First-line immunosuppressive medications include steroids such as prednisone and Imuran (azathioprine). If you are unable to take first-line drugs, the following second-line drugs are available:
Otrexup or Trexall (methotrexate)
Cellcept or Myfortic (mycophenolate mofetil)
Astagraf XL, Envarsus XR, and Prograf (tacrolimus)
Gengraf or Neoral (cyclosporine)
Intravenous Immunoglobulins (IVIG)/Plasmapheresis
Intravenous immunoglobulins (IVIG) and plasmapheresis work quickly and offer short-term relief for a few weeks. These therapies may also be used:
Treatment for a myasthenic crisis
Before surgery
If your symptoms are not responding to immunosuppressive treatment
IVIG helps prevent the immune system from further damaging the nerve-muscle junction for a short period of time. Soliris (eculizumab) is an IVIG medication available as an intravenous infusion.
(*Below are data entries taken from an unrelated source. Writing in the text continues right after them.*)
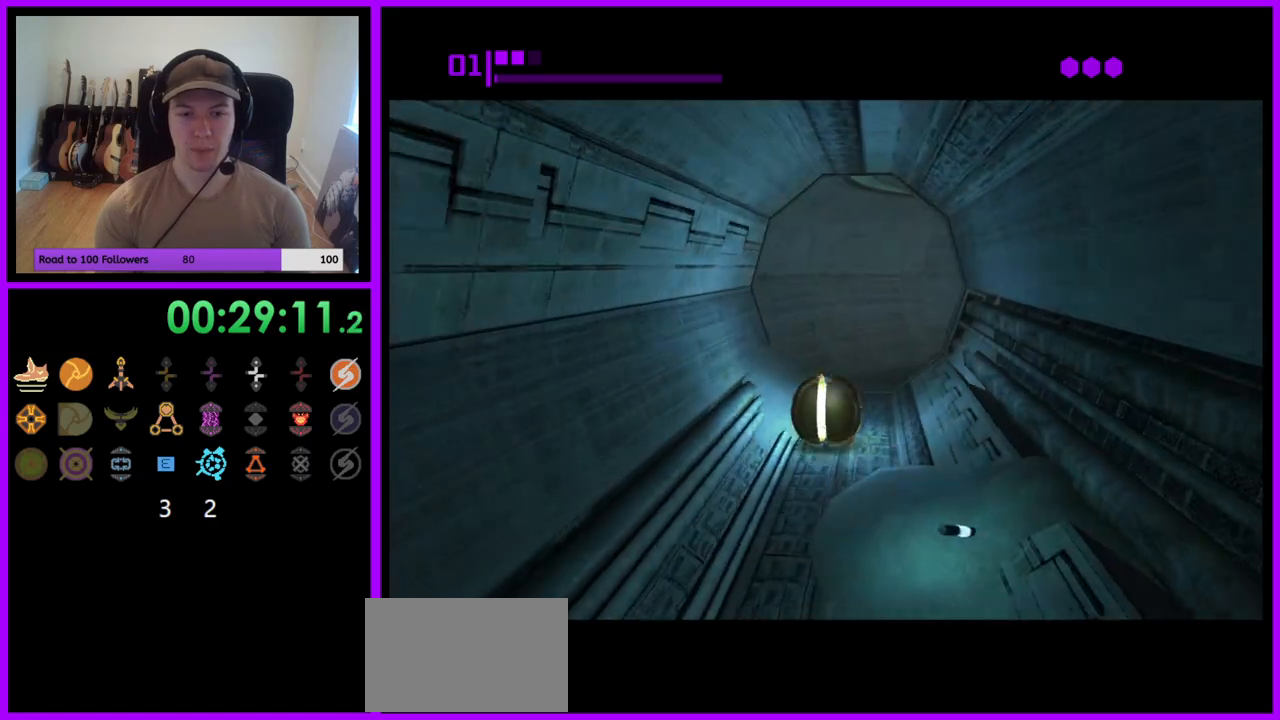
{"dt_ms": 500, "buttons": [], "left_stick": "right", "right_stick": "center", "events": [[200, "left_stick", "up-right"], [500, "left_stick", "right"]]}
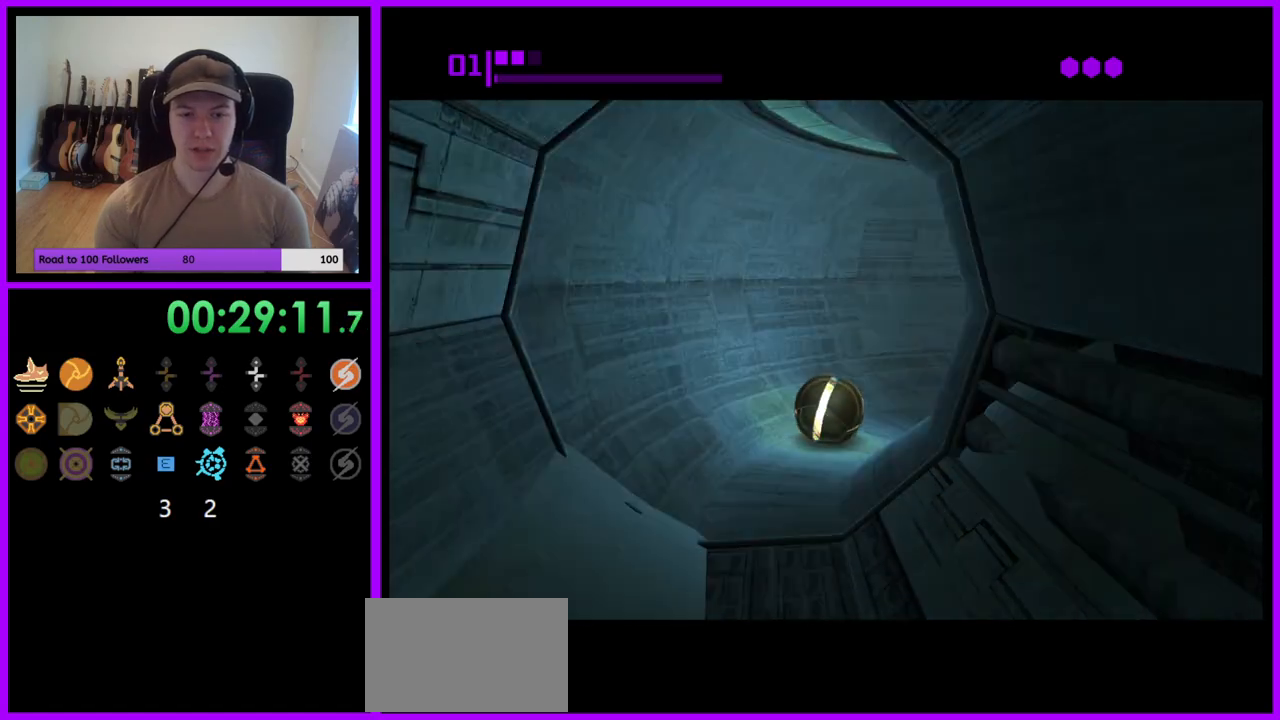
{"dt_ms": 500, "buttons": [], "left_stick": "up-right", "right_stick": "center", "events": [[467, "left_stick", "up-right"]]}
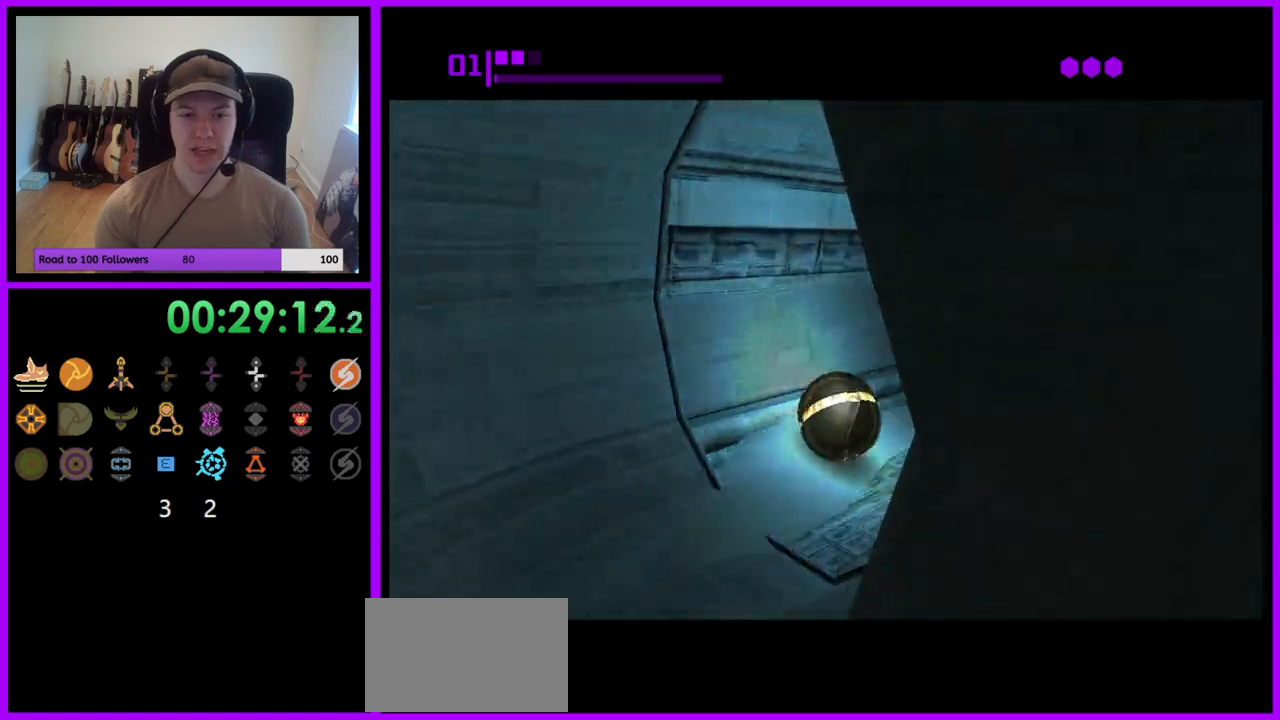
{"dt_ms": 500, "buttons": [], "left_stick": "up", "right_stick": "center", "events": [[283, "left_stick", "up"]]}
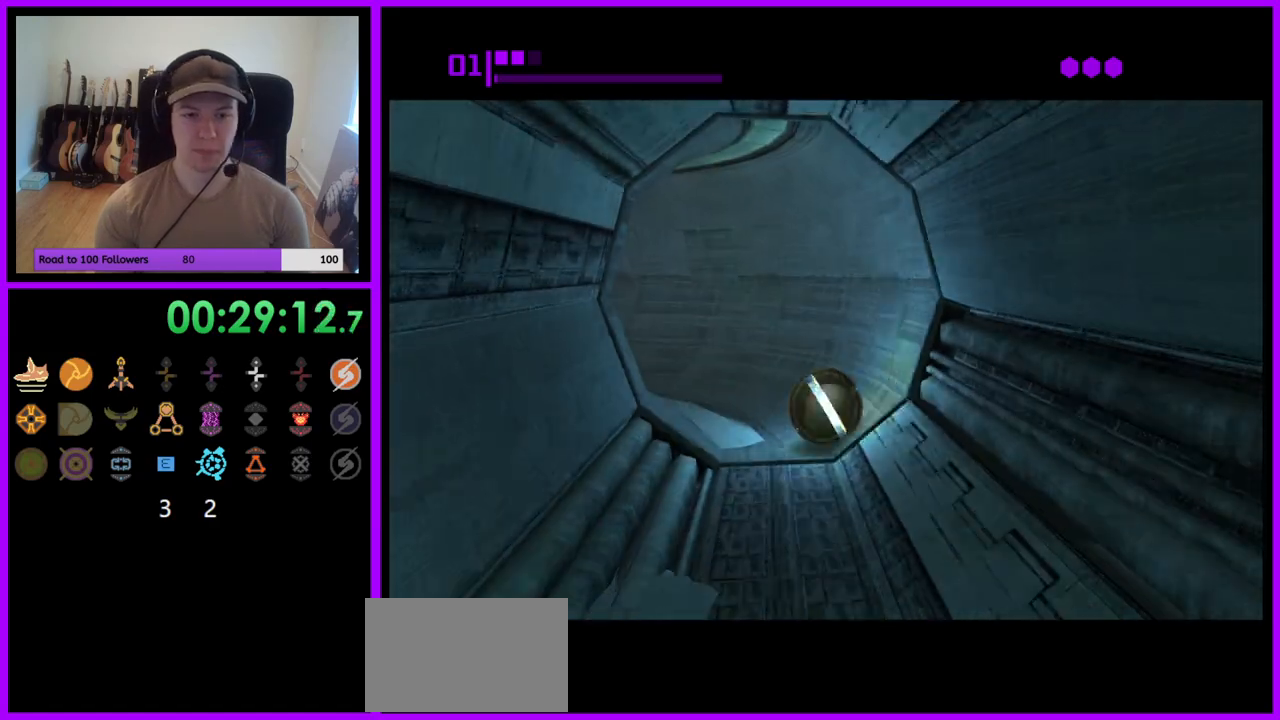
{"dt_ms": 500, "buttons": [], "left_stick": "left", "right_stick": "center", "events": [[33, "left_stick", "up-left"], [250, "left_stick", "left"]]}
Plasmapheresis (or, plasma exchange) is a process in which anti-AChR is filtered from the blood. This lowers the amount of anti-AChR which. This allows for relief from severe myasthenia gravis symptoms.
Surgery
For a small number of people, myasthenia gravis may be due to a tumor in the thymus (or, thymoma). In these cases, removal of the tumor and the remaining thymus (thymectomy) is recommended. Unless a thymoma is present, thymectomy is not recommended for people with ocular MG.
Most people who get a thymectomy see an improvement in their MG symptoms.
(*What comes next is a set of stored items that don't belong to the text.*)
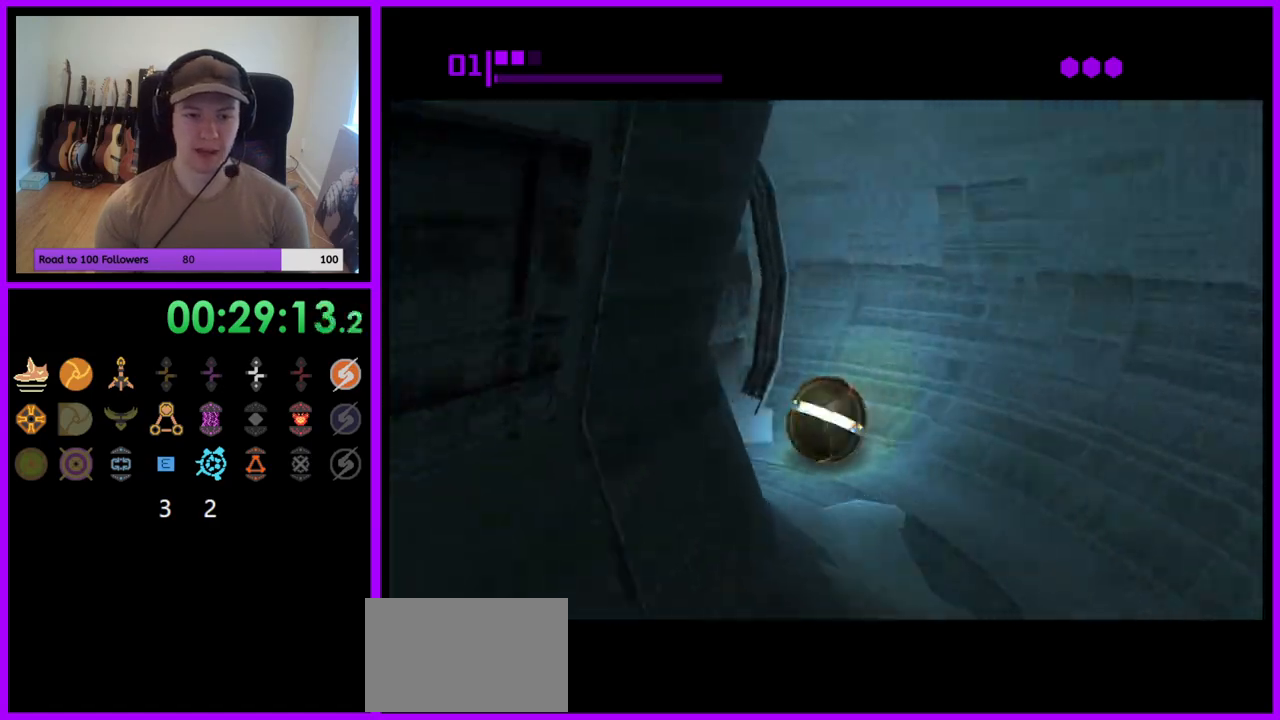
{"dt_ms": 500, "buttons": [], "left_stick": "up", "right_stick": "center", "events": [[150, "left_stick", "up-left"], [450, "left_stick", "up"]]}
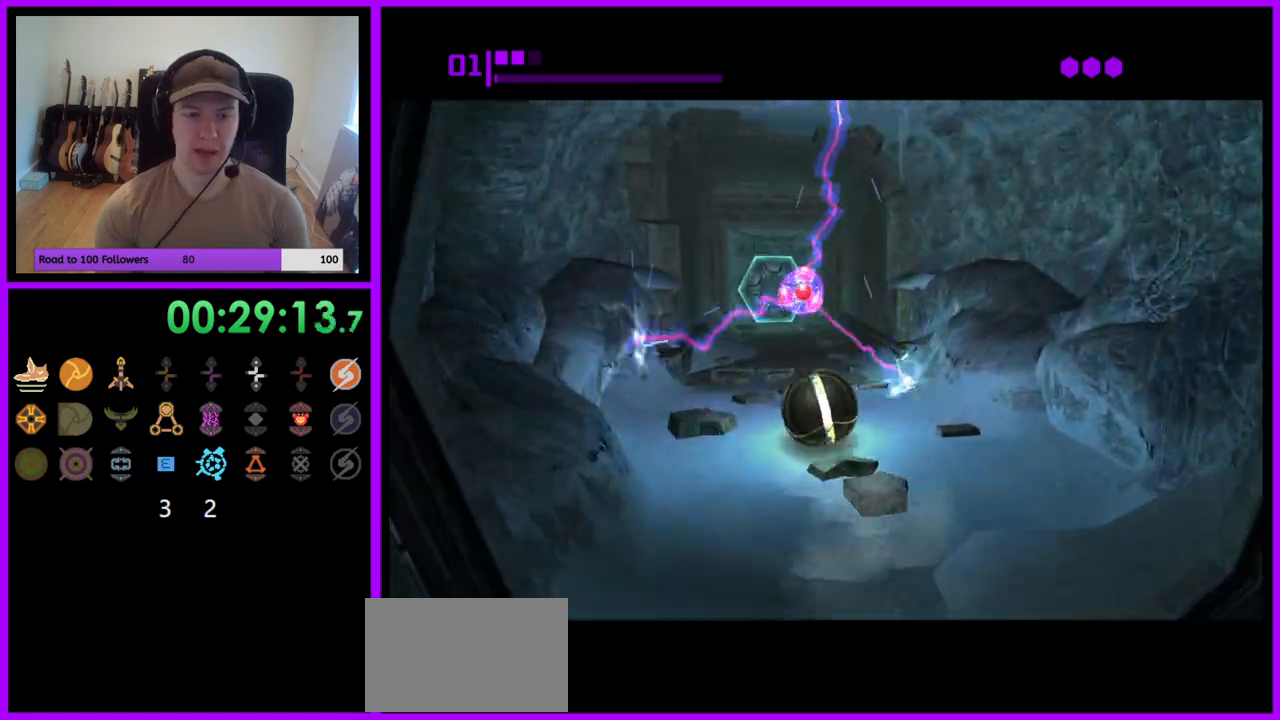
{"dt_ms": 500, "buttons": ["X"], "left_stick": "up", "right_stick": "center", "events": [[417, "X", "down"]]}
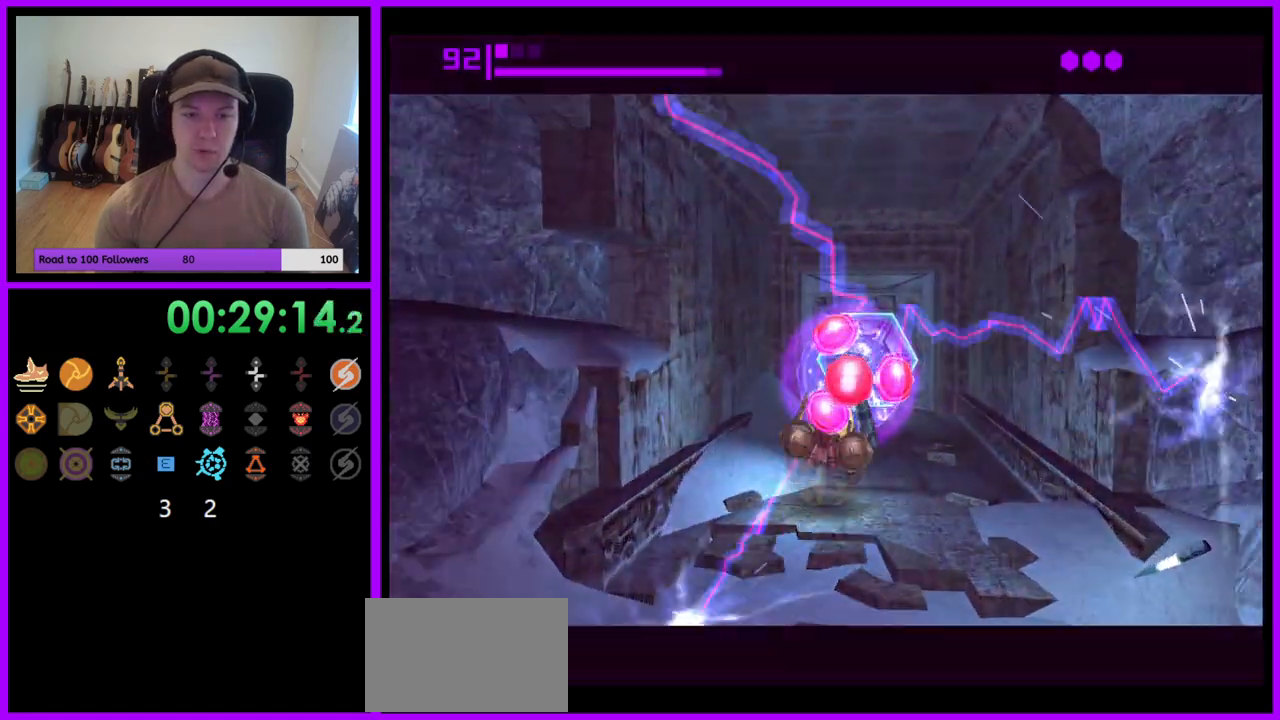
{"dt_ms": 500, "buttons": ["A"], "left_stick": "up", "right_stick": "center", "events": [[50, "X", "up"], [417, "A", "down"]]}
Living With Myasthenia Gravis
Most people living with myasthenia gravis can live a normal life with proper treatment. In the past, myasthenic crises were a major cause of death. With improved treatment and care, the mortality rate for myasthenic crisis reduced to 4.47% (previously it was over 50%). Research has led to fewer delayed and more accurate diagnoses.
If you are living with MG, there are steps you can take to improve your daily life with the condition. This includes the following:
Avoid medications that worsen MG symptoms: Talk to your healthcare provider and pharmacist when starting any new medications.
Triggers: Learn about what triggers your MG symptoms and how to avoid them best.
Routine vaccinations: To help reduce your risk of myasthenic crisis and respiratory issues, stay updated on your flu and pneumococcal vaccines.
Ease fatigue: Budget your energy throughout the day and get plenty of rest.
Wear a medical identification bracelet: This can alert paramedics that you have myasthenia gravis in case of emergency.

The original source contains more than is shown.